TRY IT: Find each line in the rows below that contains the word "measuring", and copy those lines out in full.

DATASET CONTENT:
▼

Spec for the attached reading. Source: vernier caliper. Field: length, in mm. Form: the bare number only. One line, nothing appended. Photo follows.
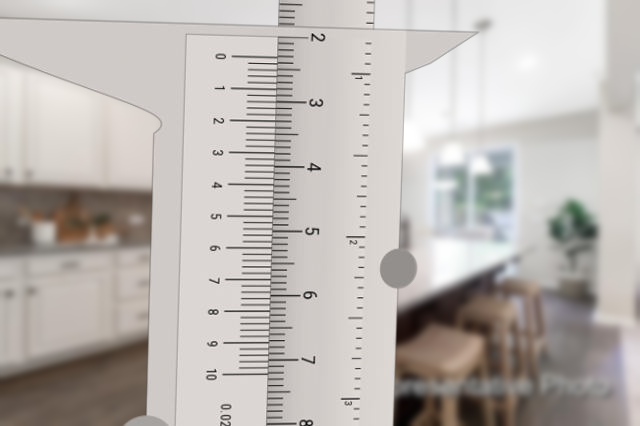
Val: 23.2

▲
▼

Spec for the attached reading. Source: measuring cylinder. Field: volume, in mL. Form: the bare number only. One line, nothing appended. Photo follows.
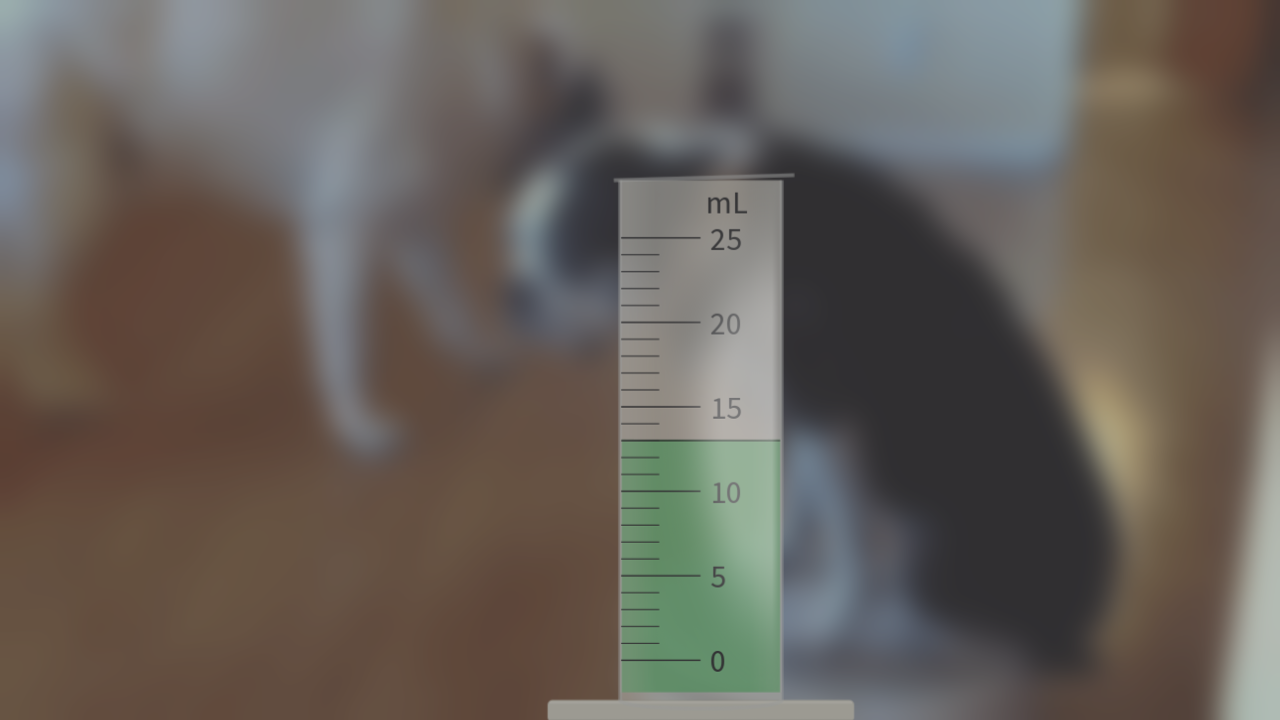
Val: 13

▲
▼

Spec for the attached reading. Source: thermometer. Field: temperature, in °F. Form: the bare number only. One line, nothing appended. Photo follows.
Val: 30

▲

YOUR RESPONSE:
Spec for the attached reading. Source: measuring cylinder. Field: volume, in mL. Form: the bare number only. One line, nothing appended. Photo follows.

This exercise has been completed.